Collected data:
########################################
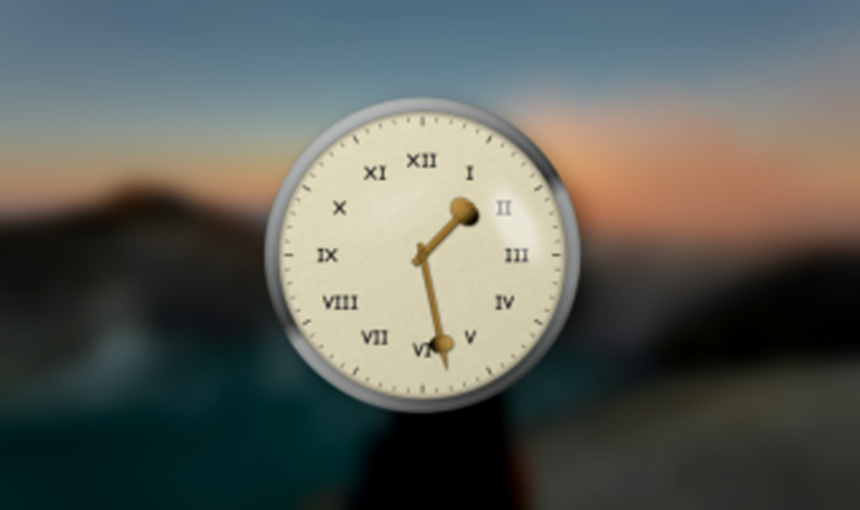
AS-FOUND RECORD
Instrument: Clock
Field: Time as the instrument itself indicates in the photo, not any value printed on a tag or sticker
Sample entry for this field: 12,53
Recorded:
1,28
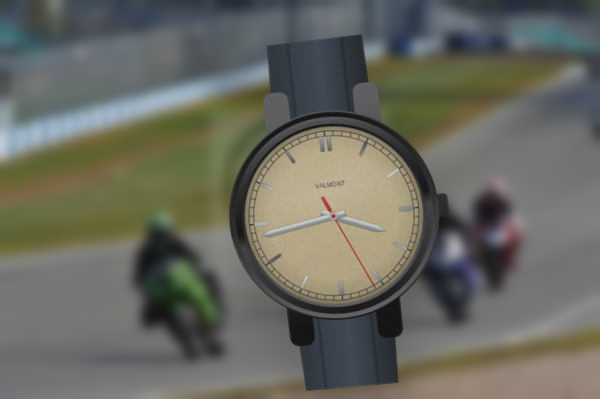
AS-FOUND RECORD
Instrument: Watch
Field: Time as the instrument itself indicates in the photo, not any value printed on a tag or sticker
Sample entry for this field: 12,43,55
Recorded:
3,43,26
########################################
Lay out every line of the rows above as a JSON list of strings, one string per line, with blank lines and the pictures left out.

[
  "AS-FOUND RECORD",
  "Instrument: Clock",
  "Field: Time as the instrument itself indicates in the photo, not any value printed on a tag or sticker",
  "Sample entry for this field: 12,53",
  "Recorded:",
  "1,28",
  "AS-FOUND RECORD",
  "Instrument: Watch",
  "Field: Time as the instrument itself indicates in the photo, not any value printed on a tag or sticker",
  "Sample entry for this field: 12,43,55",
  "Recorded:",
  "3,43,26"
]